Background and purpose: We studied the activities of the coagulation-fibrinolysis system in the chronic stage of poststroke patients and the effect of antiplatelet medication on the system.
Methods: We determined fibrinogen, antithrombin III, thrombin-antithrombin III complex, tissue plasminogen activator antigen, plasminogen activator inhibitor-1, plasmin-alpha 2 plasmin inhibitor complex, and D-dimer in plasma from 153 poststroke patients in the chronic phase (ie, 33 patients not receiving antiplatelet medication, 78 patients receiving 200 mg/d ticlopidine, and 42 patients receiving 40 mg/d aspirin), and compared the results in control subjects and among the treatment groups.

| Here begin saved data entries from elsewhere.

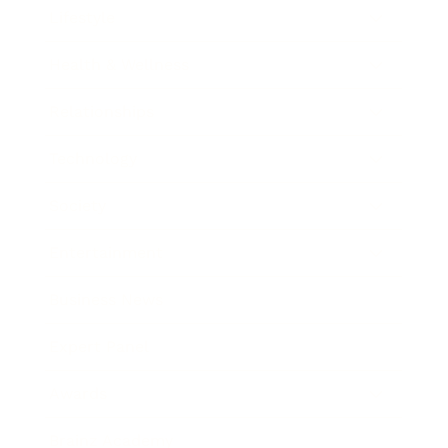
Lifestyle
Health & Wellness
Relationships
Technology
Society
Entertainment
Business News
Expert Panel
Awards
Brainz Academy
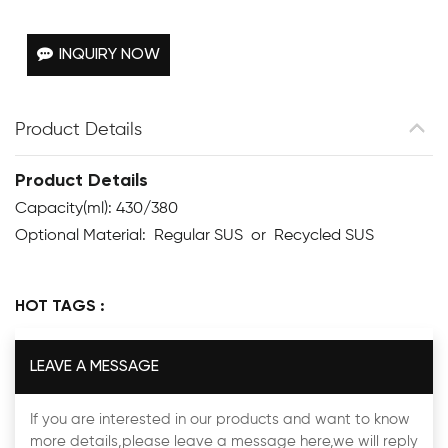
INQUIRY NOW
Product Details
Product Details
Capacity(ml): 430/380
Optional Material: Regular SUS or Recycled SUS
HOT TAGS :
LEAVE A MESSAGE
If you are interested in our products and want to know
more details,please leave a message here,we will reply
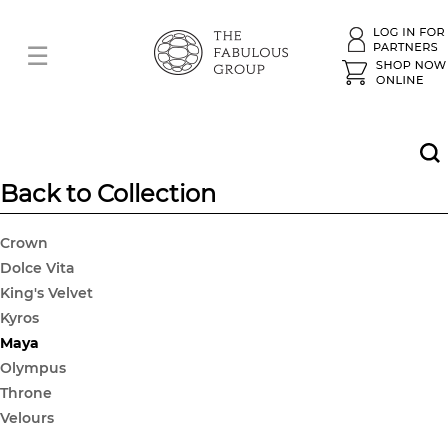
Back to Collection
Crown
Dolce Vita
King's Velvet
Kyros
Maya
Olympus
Throne
Velours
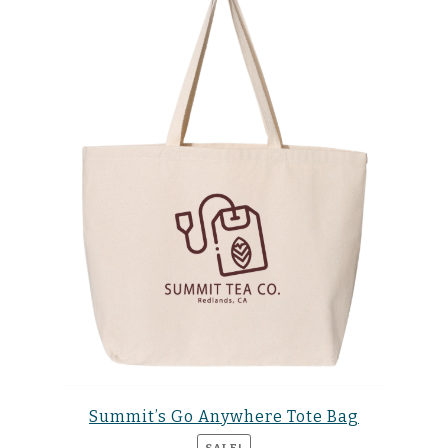
Summit’s Go Anywhere Tote Bag
SALE!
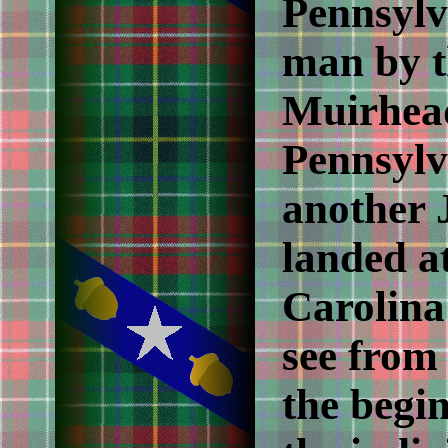
Pennsylv
man by t
Muirhead
Pennsylv
another
landed a
Carolina
see from 
the begin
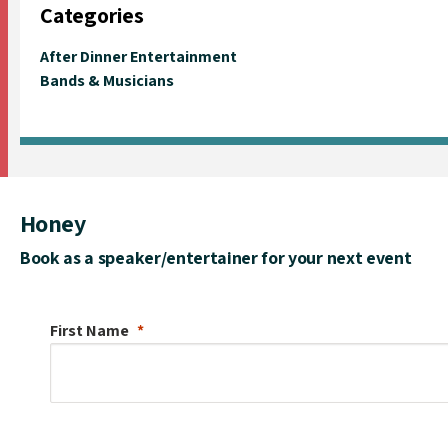
Categories
After Dinner Entertainment
Bands & Musicians
Honey
Book as a speaker/entertainer for your next event
First Name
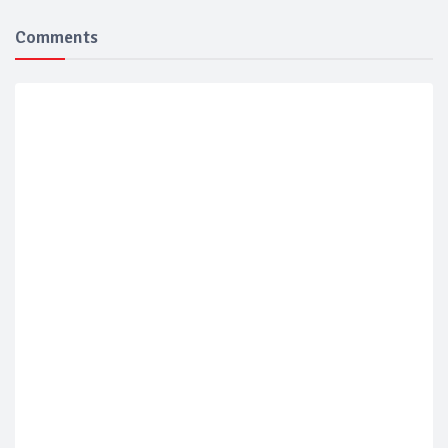
Comments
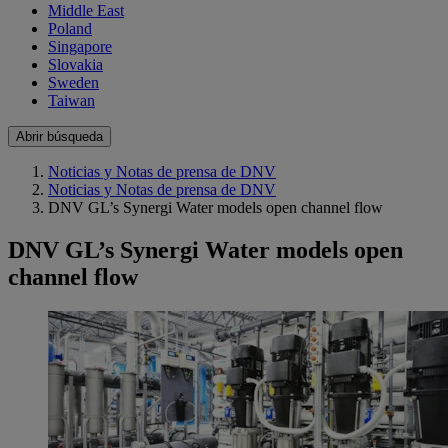
Middle East
Poland
Singapore
Slovakia
Sweden
Taiwan
Abrir búsqueda
Noticias y Notas de prensa de DNV
Noticias y Notas de prensa de DNV
DNV GL’s Synergi Water models open channel flow
DNV GL’s Synergi Water models open
channel flow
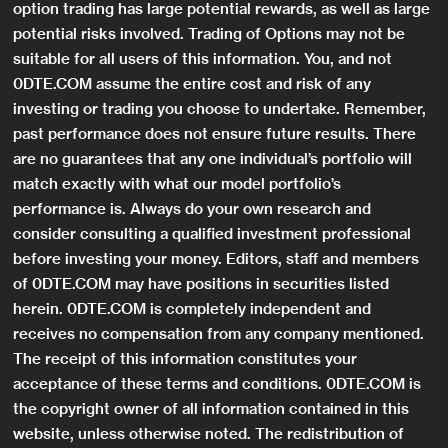
option trading has large potential rewards, as well as large
potential risks involved. Trading of Options may not be
suitable for all users of this information. You, and not
0DTE.COM assume the entire cost and risk of any
investing or trading you choose to undertake. Remember,
past performance does not ensure future results. There
are no guarantees that any one individual’s portfolio will
match exactly with what our model portfolio’s
performance is. Always do your own research and
consider consulting a qualified investment professional
before investing your money. Editors, staff and members
of 0DTE.COM may have positions in securities listed
herein. 0DTE.COM is completely independent and
receives no compensation from any company mentioned.
The receipt of this information constitutes your
acceptance of these terms and conditions. 0DTE.COM is
the copyright owner of all information contained in this
website, unless otherwise noted. The redistribution of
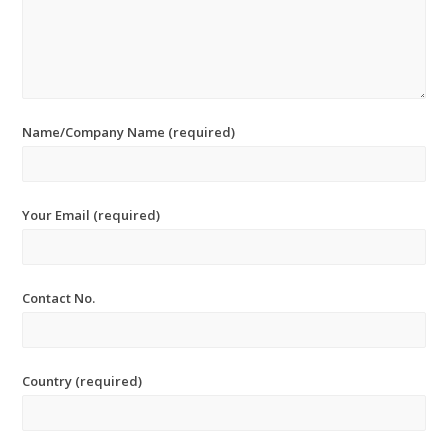
Name/Company Name (required)
Your Email (required)
Contact No.
Country (required)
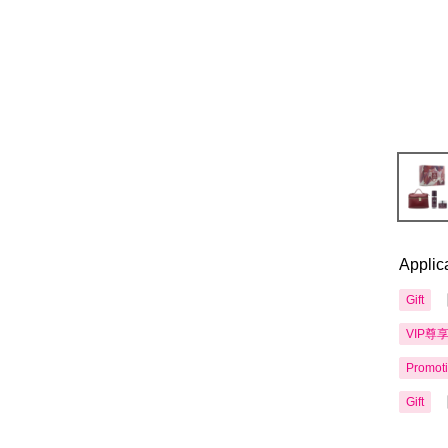
Applic
Gift
VIP尊
Promot
Gift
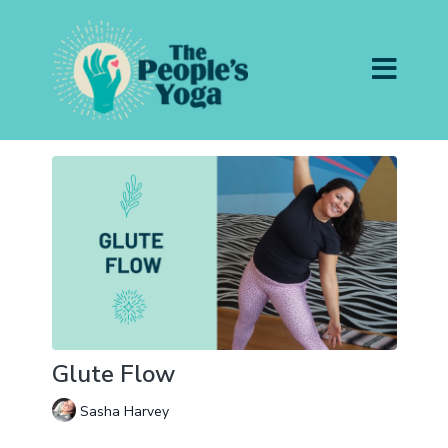
Glute Flow
Sasha Harvey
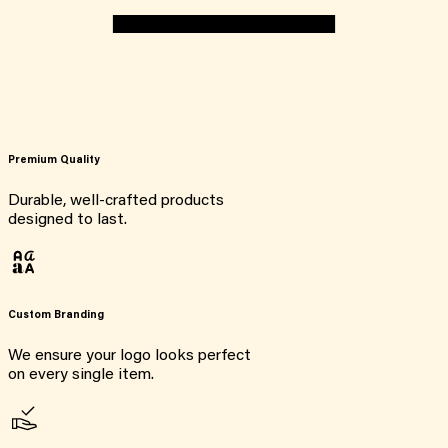
Premium Quality
Durable, well-crafted products
designed to last.
Custom Branding
We ensure your logo looks perfect
on every single item.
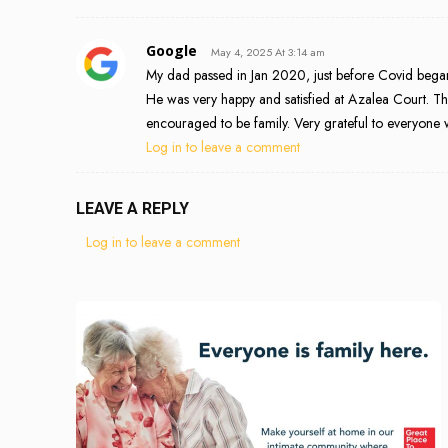
Google
May 4, 2025 At 3:14 am
My dad passed in Jan 2020, just before Covid began. I
He was very happy and satisfied at Azalea Court. T
encouraged to be family. Very grateful to everyone 
Log in to leave a comment
LEAVE A REPLY
Log in to leave a comment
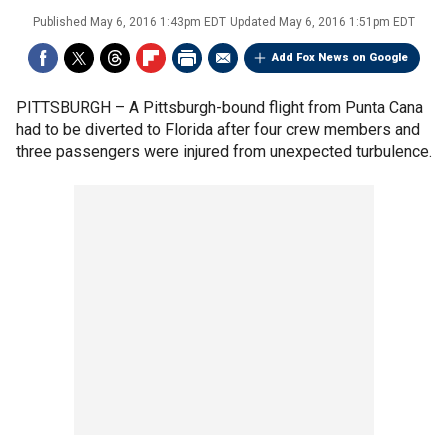
Published
May 6, 2016 1:43pm EDT
Updated
May 6, 2016 1:51pm EDT
Add Fox News on Google
PITTSBURGH –
A Pittsburgh-bound flight from Punta Cana
had to be diverted to Florida after four crew members and
three passengers were injured from unexpected turbulence.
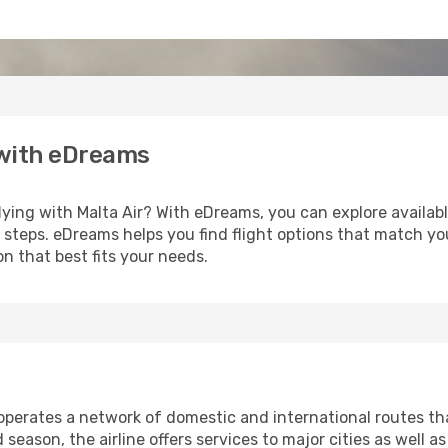
 with eDreams
lying with Malta Air? With eDreams, you can explore availab
ew steps. eDreams helps you find flight options that match y
n that best fits your needs.
, operates a network of domestic and international routes 
eason, the airline offers services to major cities as well as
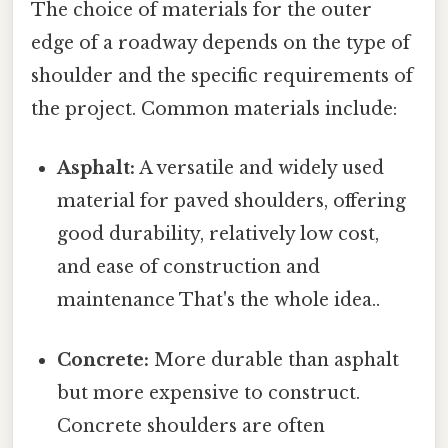
The choice of materials for the outer
edge of a roadway depends on the type of
shoulder and the specific requirements of
the project. Common materials include:
Asphalt:
A versatile and widely used
material for paved shoulders, offering
good durability, relatively low cost,
and ease of construction and
maintenance That's the whole idea..
Concrete:
More durable than asphalt
but more expensive to construct.
Concrete shoulders are often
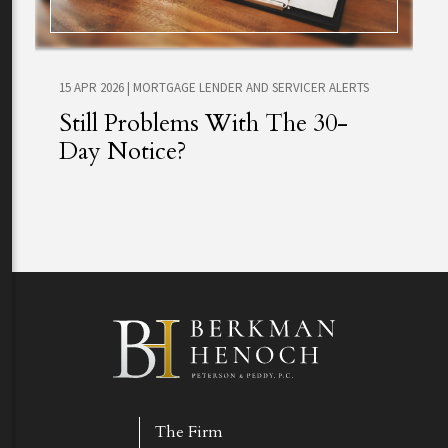
15 APR 2026
|
MORTGAGE LENDER AND SERVICER ALERTS
Still Problems With The 30-
Day Notice?
The Firm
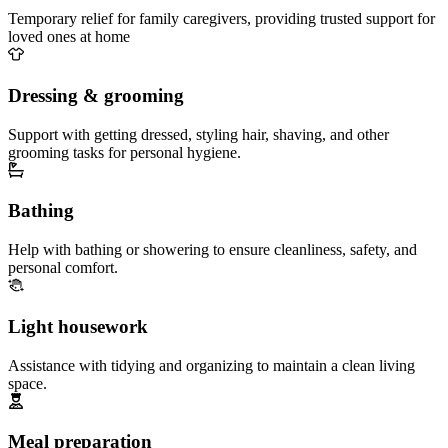
Temporary relief for family caregivers, providing trusted support for
loved ones at home
Dressing & grooming
Support with getting dressed, styling hair, shaving, and other
grooming tasks for personal hygiene.
Bathing
Help with bathing or showering to ensure cleanliness, safety, and
personal comfort.
Light housework
Assistance with tidying and organizing to maintain a clean living
space.
Meal preparation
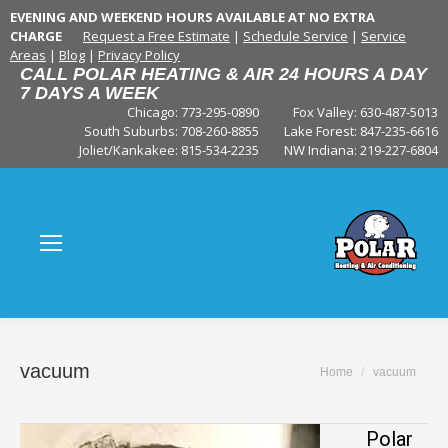
EVENING AND WEEKEND HOURS AVAILABLE AT NO EXTRA
CHARGE
Request a Free Estimate
|
Schedule Service
|
Service
Areas
|
Blog
|
Privacy Policy
CALL POLAR HEATING & AIR 24 HOURS A DAY
7 DAYS A WEEK
Chicago: 773-295-0890
Fox Valley:
630-487-5013
South Suburbs:
708-260-8855
Lake Forest:
847-235-6616
Joliet/Kankakee:
815-534-2235
NW Indiana:
219-227-6804
vacuum
You are here:
Home
vacuum
Polar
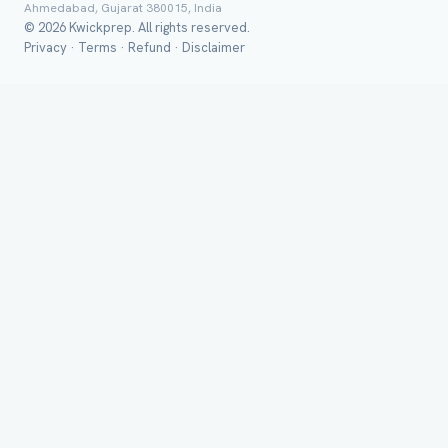
Ahmedabad, Gujarat 380015, India
© 2026 Kwickprep. All rights reserved.
Group Batch
Privacy
·
Terms
·
Refund
·
Disclaimer
Send on 
Send vi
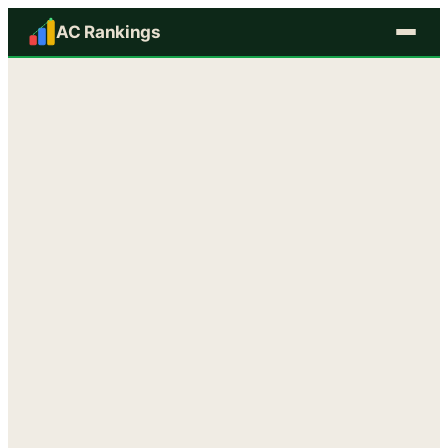
AC Rankings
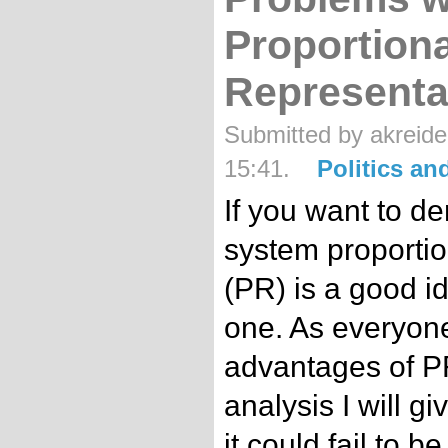
Proportiona
Representa
Submitted by akreide
15:41.
Politics a
If you want to de
system proportio
(PR) is a good id
one. As everyon
advantages of PR, 
analysis I will g
it could fail to 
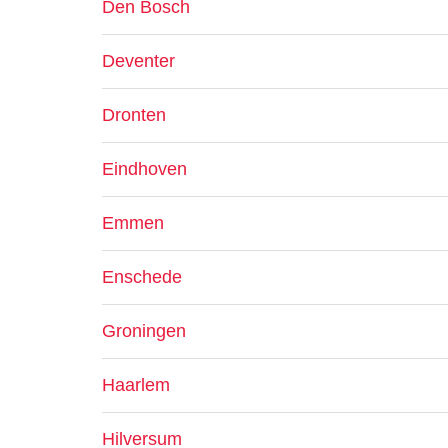
Den Bosch
Deventer
Dronten
Eindhoven
Emmen
Enschede
Groningen
Haarlem
Hilversum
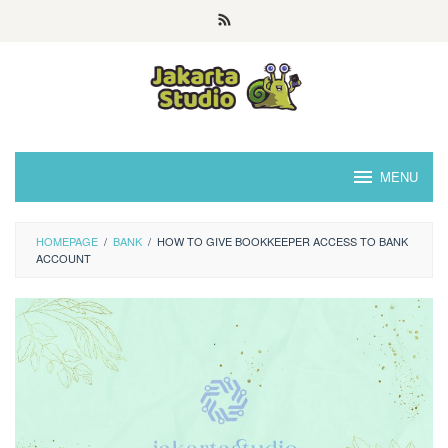
Skip
to
content
MENU
HOMEPAGE
/
BANK
/
HOW TO GIVE BOOKKEEPER ACCESS TO BANK
ACCOUNT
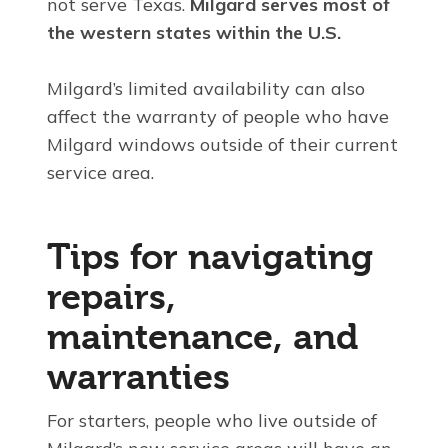
not serve Texas.
Milgard serves most of
the western states within the U.S.
Milgard’s limited availability can also
affect the warranty of people who have
Milgard windows outside of their current
service area.
Tips for navigating
repairs,
maintenance, and
warranties
For starters, people who live outside of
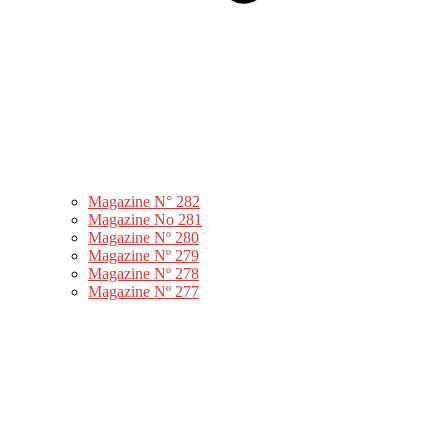
Magazine N° 282
Magazine No 281
Magazine Nº 280
Magazine Nº 279
Magazine Nº 278
Magazine Nº 277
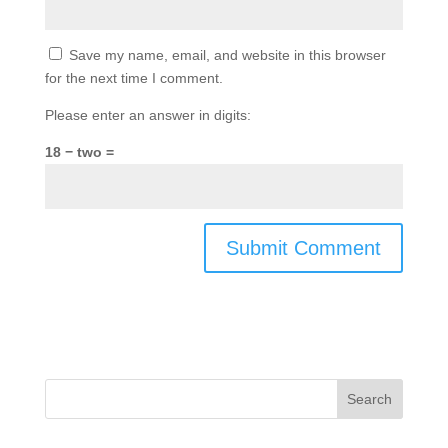
Save my name, email, and website in this browser
for the next time I comment.
Please enter an answer in digits:
18 − two =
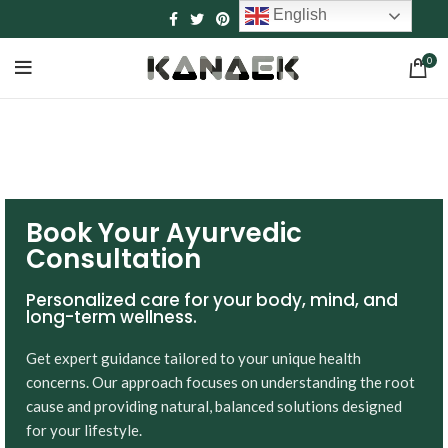
English
0
Book Your Ayurvedic
Consultation
Personalized care for your body, mind, and
long-term wellness.
Get expert guidance tailored to your unique health
concerns. Our approach focuses on understanding the root
cause and providing natural, balanced solutions designed
for your lifestyle.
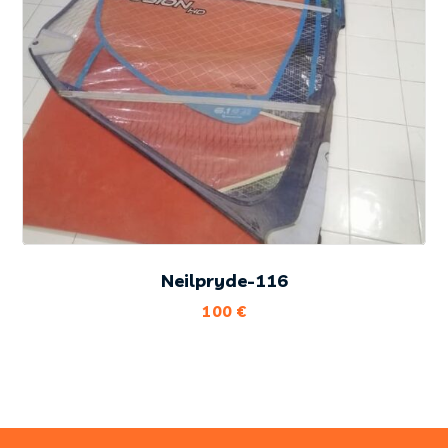
Neilpryde-116
100
€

Results: The concentrations of fibrinogen, thrombin-antithrombin III complex, antithrombin III, plasmin-alpha 2 plasmin inhibitor complex, and tissue plasminogen activator were slightly but significantly increased in all treatment groups compared with control subjects (P < .01) but did not differ among the treatment groups. The plasminogen activator inhibitor-1 levels were significantly elevated in patients not receiving antiplatelet medication compared with control subjects (P < .01), whereas they were in the normal range and significantly lower in patients receiving ticlopidine or aspirin than in patients not receiving antiplatelet medication (P < .01). The plasminogen activator inhibitor-1 levels were significantly lower in patients whose platelet aggregation was inhibited by antiplatelet medication than in patients with uninhibited platelet aggregability (P < .05).
Conclusions: These findings suggest that coagulation-fibrinolysis markers are mildly increased in poststroke patients in the chronic phase and that antiplatelet medication is effective in reducing the elevated plasminogen activator inhibitor-1 levels.